◆ What the task asks ◆
Omit the images. Reproduce each line of the records exactly as it appears.

◆ Material for the task ◆
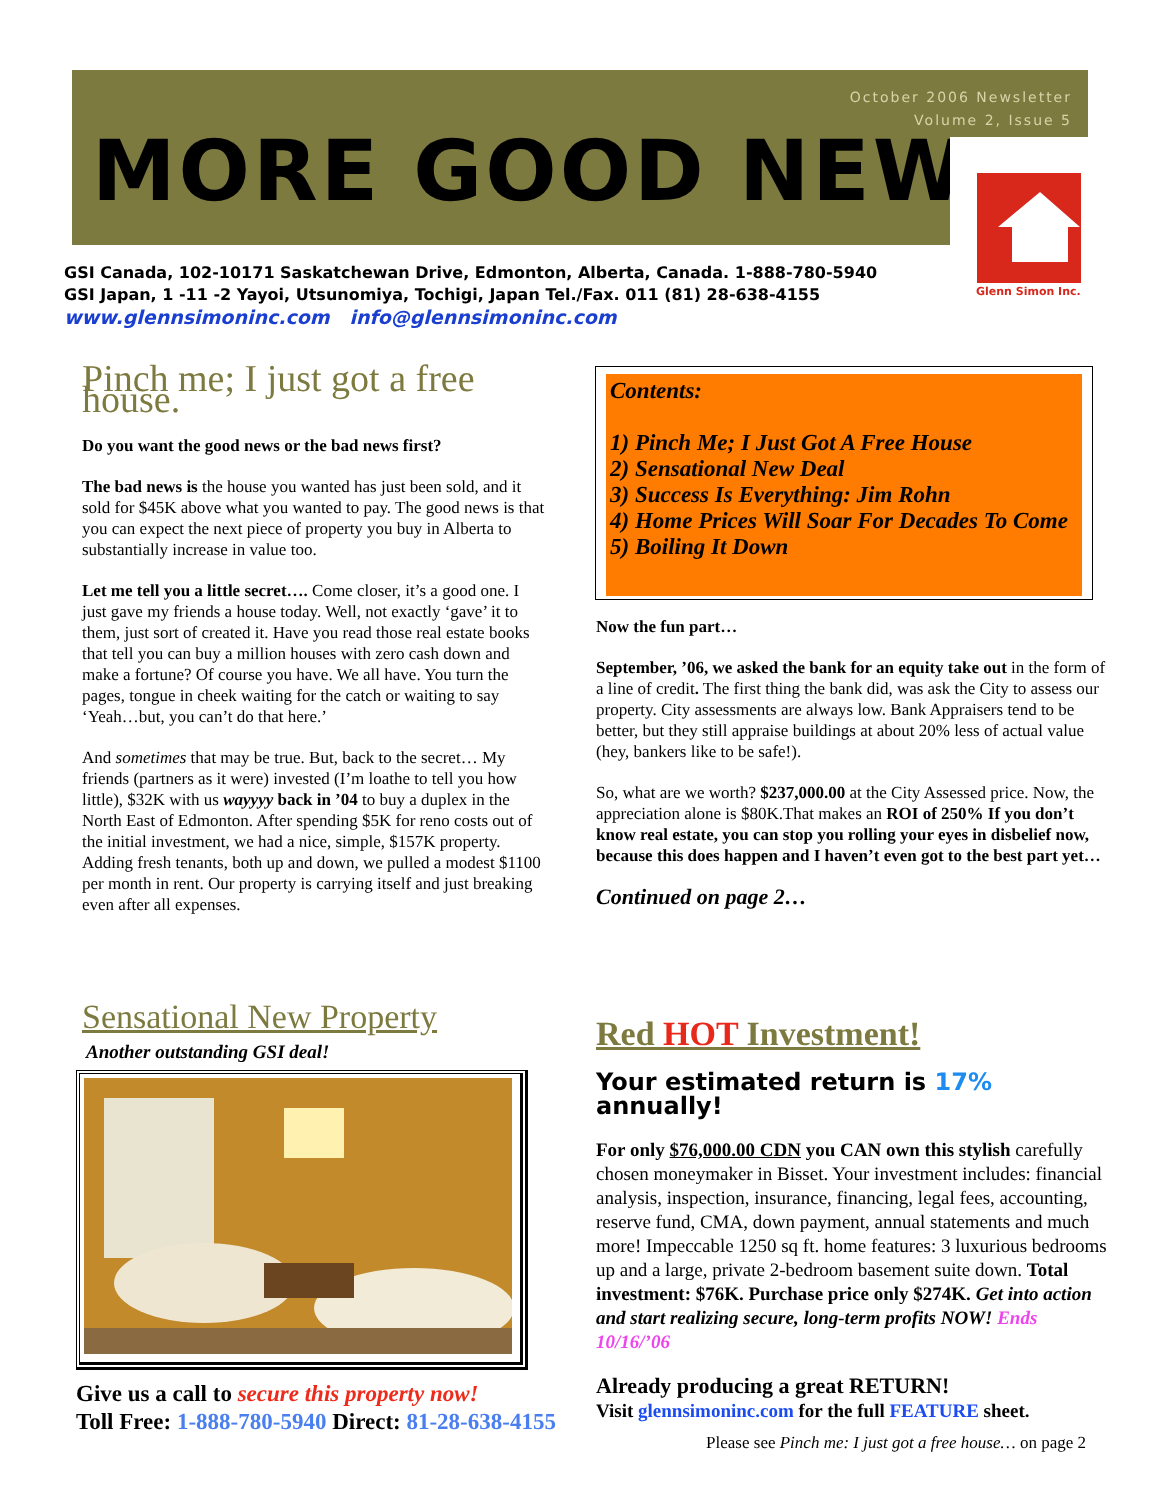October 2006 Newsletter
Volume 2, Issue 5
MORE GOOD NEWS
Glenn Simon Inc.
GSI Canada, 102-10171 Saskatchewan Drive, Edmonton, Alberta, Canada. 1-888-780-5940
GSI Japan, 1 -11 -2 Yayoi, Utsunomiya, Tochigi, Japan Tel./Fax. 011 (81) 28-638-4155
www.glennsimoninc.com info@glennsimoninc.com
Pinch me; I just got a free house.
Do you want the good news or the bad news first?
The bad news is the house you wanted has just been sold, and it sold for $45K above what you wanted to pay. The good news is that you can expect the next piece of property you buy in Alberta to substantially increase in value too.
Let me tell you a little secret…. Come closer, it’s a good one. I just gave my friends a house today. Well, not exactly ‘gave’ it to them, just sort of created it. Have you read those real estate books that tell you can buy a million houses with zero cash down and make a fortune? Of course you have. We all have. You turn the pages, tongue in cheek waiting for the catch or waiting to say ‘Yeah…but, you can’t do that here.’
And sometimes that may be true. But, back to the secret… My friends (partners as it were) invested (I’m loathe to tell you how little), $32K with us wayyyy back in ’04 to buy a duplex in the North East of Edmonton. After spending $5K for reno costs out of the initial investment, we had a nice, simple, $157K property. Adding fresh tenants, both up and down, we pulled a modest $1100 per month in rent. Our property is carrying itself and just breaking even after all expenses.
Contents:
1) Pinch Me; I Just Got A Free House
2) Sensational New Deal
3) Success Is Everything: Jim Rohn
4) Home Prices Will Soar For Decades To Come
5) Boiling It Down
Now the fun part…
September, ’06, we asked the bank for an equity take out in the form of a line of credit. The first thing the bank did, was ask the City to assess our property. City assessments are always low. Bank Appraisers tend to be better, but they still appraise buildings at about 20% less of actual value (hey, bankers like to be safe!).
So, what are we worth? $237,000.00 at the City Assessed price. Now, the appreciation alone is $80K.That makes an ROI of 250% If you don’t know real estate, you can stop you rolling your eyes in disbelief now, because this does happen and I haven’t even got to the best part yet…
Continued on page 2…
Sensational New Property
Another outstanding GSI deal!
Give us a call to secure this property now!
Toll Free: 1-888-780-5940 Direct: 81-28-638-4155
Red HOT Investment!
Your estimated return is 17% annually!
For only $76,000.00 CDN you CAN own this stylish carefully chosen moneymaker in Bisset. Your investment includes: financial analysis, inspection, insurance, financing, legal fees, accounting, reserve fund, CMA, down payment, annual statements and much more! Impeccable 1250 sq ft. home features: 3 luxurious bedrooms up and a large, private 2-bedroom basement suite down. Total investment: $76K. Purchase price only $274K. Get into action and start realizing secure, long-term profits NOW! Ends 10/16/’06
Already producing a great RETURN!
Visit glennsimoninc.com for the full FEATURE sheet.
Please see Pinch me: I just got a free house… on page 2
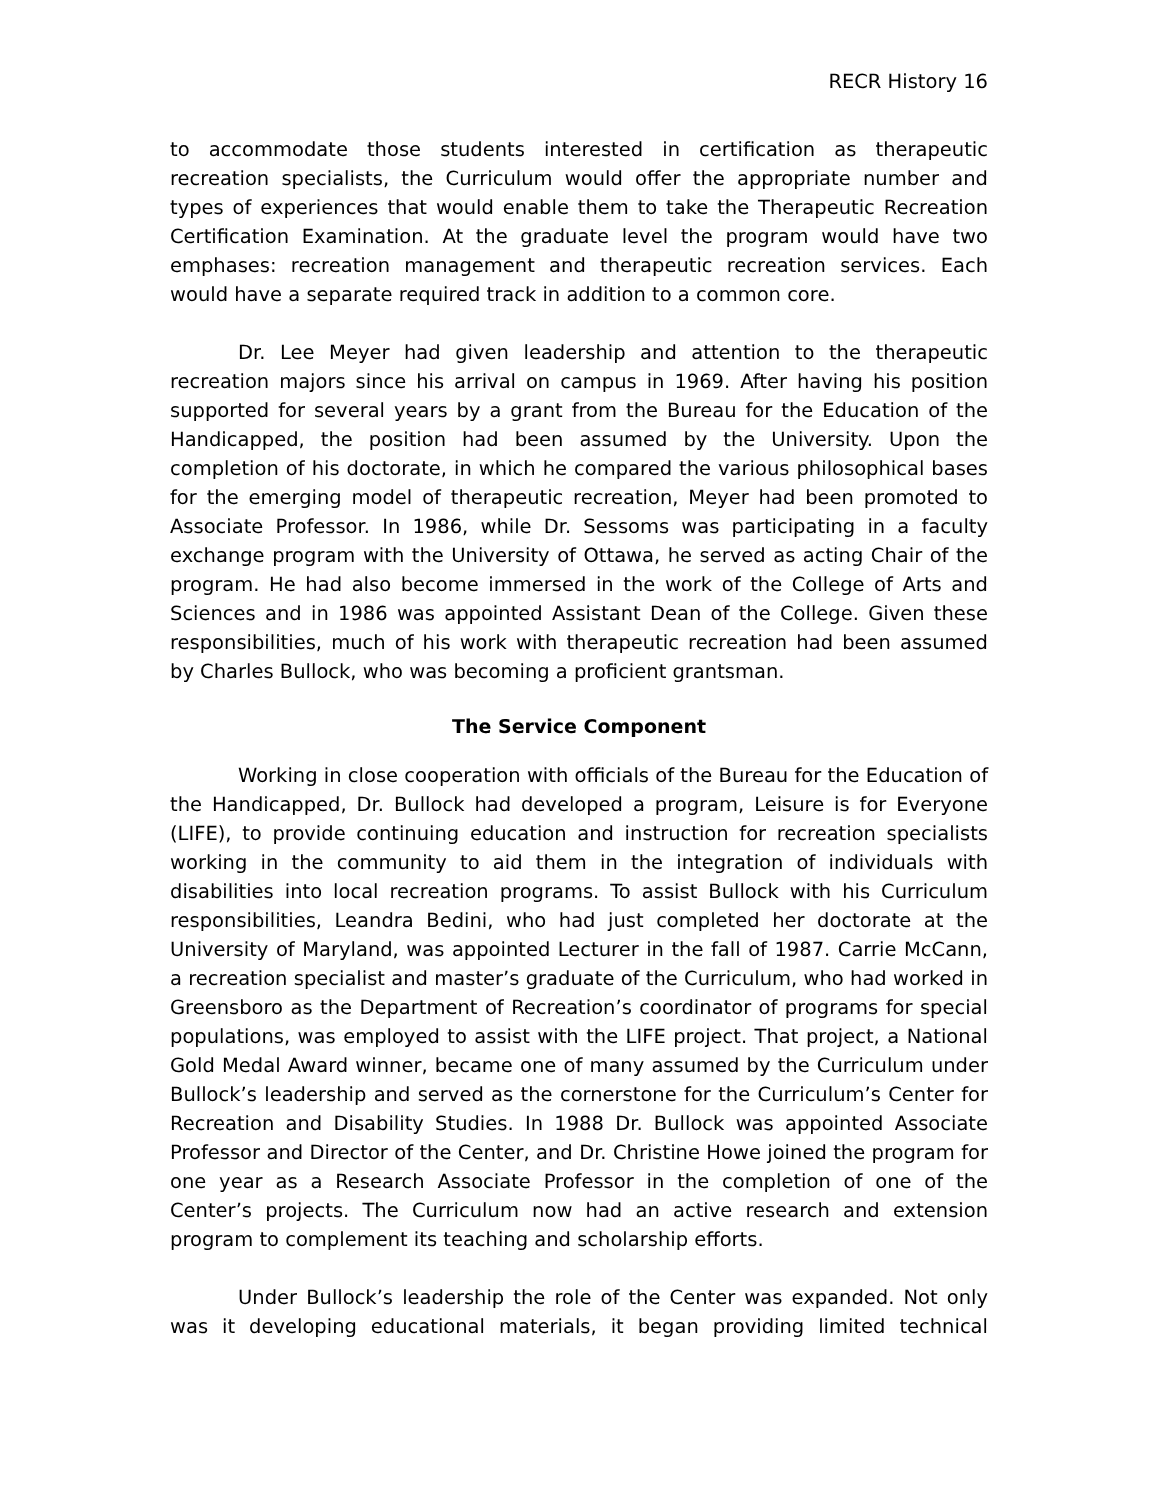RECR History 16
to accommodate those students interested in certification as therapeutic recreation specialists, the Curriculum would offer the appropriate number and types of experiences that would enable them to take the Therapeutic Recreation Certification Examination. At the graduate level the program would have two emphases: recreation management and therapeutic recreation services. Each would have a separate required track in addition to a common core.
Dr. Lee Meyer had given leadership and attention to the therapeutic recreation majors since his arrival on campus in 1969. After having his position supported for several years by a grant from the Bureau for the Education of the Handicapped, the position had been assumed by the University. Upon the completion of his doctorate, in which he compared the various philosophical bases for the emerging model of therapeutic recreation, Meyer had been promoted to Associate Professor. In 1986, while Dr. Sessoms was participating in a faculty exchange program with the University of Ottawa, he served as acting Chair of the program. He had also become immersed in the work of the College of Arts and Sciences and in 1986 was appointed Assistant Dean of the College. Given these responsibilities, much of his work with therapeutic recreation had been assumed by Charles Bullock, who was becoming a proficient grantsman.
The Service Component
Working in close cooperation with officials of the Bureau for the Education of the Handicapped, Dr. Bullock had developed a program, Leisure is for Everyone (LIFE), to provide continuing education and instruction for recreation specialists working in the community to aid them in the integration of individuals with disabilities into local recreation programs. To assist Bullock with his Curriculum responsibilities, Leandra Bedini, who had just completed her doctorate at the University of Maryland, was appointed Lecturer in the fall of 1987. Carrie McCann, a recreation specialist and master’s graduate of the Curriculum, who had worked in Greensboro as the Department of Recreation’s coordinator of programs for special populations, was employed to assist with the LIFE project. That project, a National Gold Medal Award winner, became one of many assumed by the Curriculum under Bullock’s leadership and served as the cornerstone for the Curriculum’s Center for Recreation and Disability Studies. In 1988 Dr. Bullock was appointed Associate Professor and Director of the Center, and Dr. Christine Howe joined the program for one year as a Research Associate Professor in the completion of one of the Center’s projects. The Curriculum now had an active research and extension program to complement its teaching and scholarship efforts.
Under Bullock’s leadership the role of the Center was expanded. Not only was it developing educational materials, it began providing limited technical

◆ Response ◆
October 2006 Newsletter
Volume 2, Issue 5
MORE GOOD NEWS
Glenn Simon Inc.
GSI Canada, 102-10171 Saskatchewan Drive, Edmonton, Alberta, Canada. 1-888-780-5940
GSI Japan, 1 -11 -2 Yayoi, Utsunomiya, Tochigi, Japan Tel./Fax. 011 (81) 28-638-4155
www.glennsimoninc.com info@glennsimoninc.com
Pinch me; I just got a free house.
Do you want the good news or the bad news first?
The bad news is the house you wanted has just been sold, and it sold for $45K above what you wanted to pay. The good news is that you can expect the next piece of property you buy in Alberta to substantially increase in value too.
Let me tell you a little secret…. Come closer, it’s a good one. I just gave my friends a house today. Well, not exactly ‘gave’ it to them, just sort of created it. Have you read those real estate books that tell you can buy a million houses with zero cash down and make a fortune? Of course you have. We all have. You turn the pages, tongue in cheek waiting for the catch or waiting to say ‘Yeah…but, you can’t do that here.’
And sometimes that may be true. But, back to the secret… My friends (partners as it were) invested (I’m loathe to tell you how little), $32K with us wayyyy back in ’04 to buy a duplex in the North East of Edmonton. After spending $5K for reno costs out of the initial investment, we had a nice, simple, $157K property. Adding fresh tenants, both up and down, we pulled a modest $1100 per month in rent. Our property is carrying itself and just breaking even after all expenses.
Contents:
1) Pinch Me; I Just Got A Free House
2) Sensational New Deal
3) Success Is Everything: Jim Rohn
4) Home Prices Will Soar For Decades To Come
5) Boiling It Down
Now the fun part…
September, ’06, we asked the bank for an equity take out in the form of a line of credit. The first thing the bank did, was ask the City to assess our property. City assessments are always low. Bank Appraisers tend to be better, but they still appraise buildings at about 20% less of actual value (hey, bankers like to be safe!).
So, what are we worth? $237,000.00 at the City Assessed price. Now, the appreciation alone is $80K.That makes an ROI of 250% If you don’t know real estate, you can stop you rolling your eyes in disbelief now, because this does happen and I haven’t even got to the best part yet…
Continued on page 2…
Sensational New Property
Another outstanding GSI deal!
Give us a call to secure this property now!
Toll Free: 1-888-780-5940 Direct: 81-28-638-4155
Red HOT Investment!
Your estimated return is 17% annually!
For only $76,000.00 CDN you CAN own this stylish carefully chosen moneymaker in Bisset. Your investment includes: financial analysis, inspection, insurance, financing, legal fees, accounting, reserve fund, CMA, down payment, annual statements and much more! Impeccable 1250 sq ft. home features: 3 luxurious bedrooms up and a large, private 2-bedroom basement suite down. Total investment: $76K. Purchase price only $274K. Get into action and start realizing secure, long-term profits NOW! Ends 10/16/’06
Already producing a great RETURN!
Visit glennsimoninc.com for the full FEATURE sheet.
Please see Pinch me: I just got a free house… on page 2
RECR History 16
to accommodate those students interested in certification as therapeutic recreation specialists, the Curriculum would offer the appropriate number and types of experiences that would enable them to take the Therapeutic Recreation Certification Examination. At the graduate level the program would have two emphases: recreation management and therapeutic recreation services. Each would have a separate required track in addition to a common core.
Dr. Lee Meyer had given leadership and attention to the therapeutic recreation majors since his arrival on campus in 1969. After having his position supported for several years by a grant from the Bureau for the Education of the Handicapped, the position had been assumed by the University. Upon the completion of his doctorate, in which he compared the various philosophical bases for the emerging model of therapeutic recreation, Meyer had been promoted to Associate Professor. In 1986, while Dr. Sessoms was participating in a faculty exchange program with the University of Ottawa, he served as acting Chair of the program. He had also become immersed in the work of the College of Arts and Sciences and in 1986 was appointed Assistant Dean of the College. Given these responsibilities, much of his work with therapeutic recreation had been assumed by Charles Bullock, who was becoming a proficient grantsman.
The Service Component
Working in close cooperation with officials of the Bureau for the Education of the Handicapped, Dr. Bullock had developed a program, Leisure is for Everyone (LIFE), to provide continuing education and instruction for recreation specialists working in the community to aid them in the integration of individuals with disabilities into local recreation programs. To assist Bullock with his Curriculum responsibilities, Leandra Bedini, who had just completed her doctorate at the University of Maryland, was appointed Lecturer in the fall of 1987. Carrie McCann, a recreation specialist and master’s graduate of the Curriculum, who had worked in Greensboro as the Department of Recreation’s coordinator of programs for special populations, was employed to assist with the LIFE project. That project, a National Gold Medal Award winner, became one of many assumed by the Curriculum under Bullock’s leadership and served as the cornerstone for the Curriculum’s Center for Recreation and Disability Studies. In 1988 Dr. Bullock was appointed Associate Professor and Director of the Center, and Dr. Christine Howe joined the program for one year as a Research Associate Professor in the completion of one of the Center’s projects. The Curriculum now had an active research and extension program to complement its teaching and scholarship efforts.
Under Bullock’s leadership the role of the Center was expanded. Not only was it developing educational materials, it began providing limited technical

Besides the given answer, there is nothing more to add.